In the material below, find every line containing "instruction" and copy that line.

[Information given Boundary: Start]

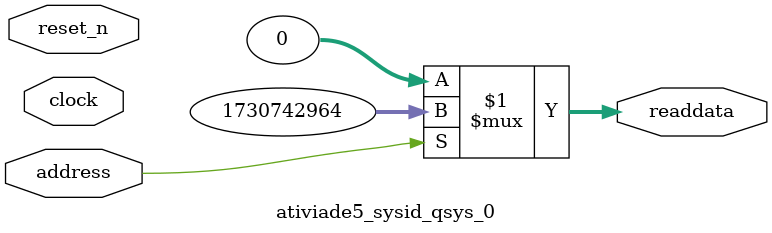
<source format=v>



// synthesis translate_off
`timescale 1ns / 1ps
// synthesis translate_on

// turn off superfluous verilog processor warnings 
// altera message_level Level1 
// altera message_off 10034 10035 10036 10037 10230 10240 10030 

module ativiade5_sysid_qsys_0 (
               // inputs:
                address,
                clock,
                reset_n,

               // outputs:
                readdata
             )
;

  output  [ 31: 0] readdata;
  input            address;
  input            clock;
  input            reset_n;

  wire    [ 31: 0] readdata;
  //control_slave, which is an e_avalon_slave
  assign readdata = address ? 1730742964 : 0;

endmodule



</source>
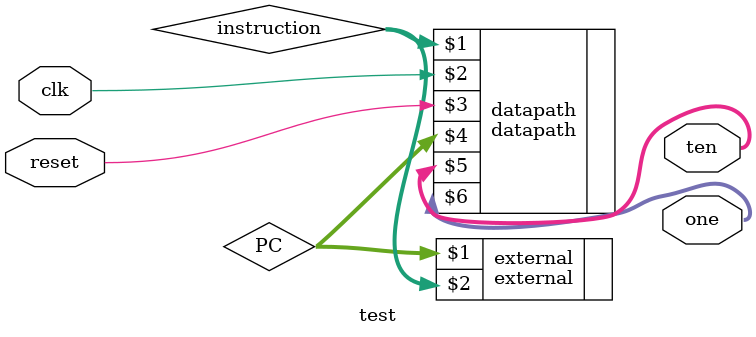
<source format=v>
`timescale 1ns / 1ps
module test(
    input reset,
    input clk,
    output [6:0] one,
    output [6:0] ten
    );
	
	wire [7:0] PC;
	wire [7:0] instruction;
	
	datapath datapath(
    instruction,
    clk,
    reset,
    PC,
    ten,
	one
    );
	
	external external(
	PC,
    instruction
    );

endmodule

</source>
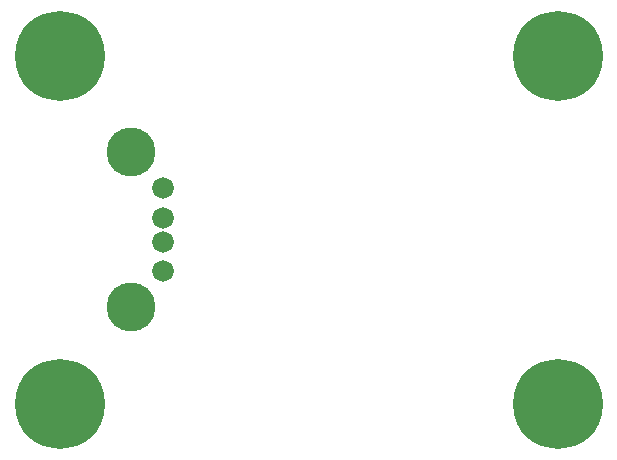
<source format=gbr>
G04 start of page 7 for group -4062 idx -4062 *
G04 Title: (unknown), soldermask *
G04 Creator: pcb 20140316 *
G04 CreationDate: Sun 30 Dec 2018 07:44:10 PM GMT UTC *
G04 For: railfan *
G04 Format: Gerber/RS-274X *
G04 PCB-Dimensions (mil): 2000.00 1500.00 *
G04 PCB-Coordinate-Origin: lower left *
%MOIN*%
%FSLAX25Y25*%
%LNBOTTOMMASK*%
%ADD57C,0.0720*%
%ADD56C,0.1630*%
%ADD55C,0.2997*%
G54D55*X17000Y17000D03*
G54D56*X40700Y49200D03*
G54D57*X51400Y71100D03*
Y61300D03*
G54D55*X183000Y133000D03*
Y17000D03*
X17000Y133000D03*
G54D56*X40700Y100900D03*
G54D57*X51400Y79100D03*
Y88900D03*
M02*

</source>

[Information given Boundary: End]

* Task answer
	wire [7:0] instruction;
    instruction,
    instruction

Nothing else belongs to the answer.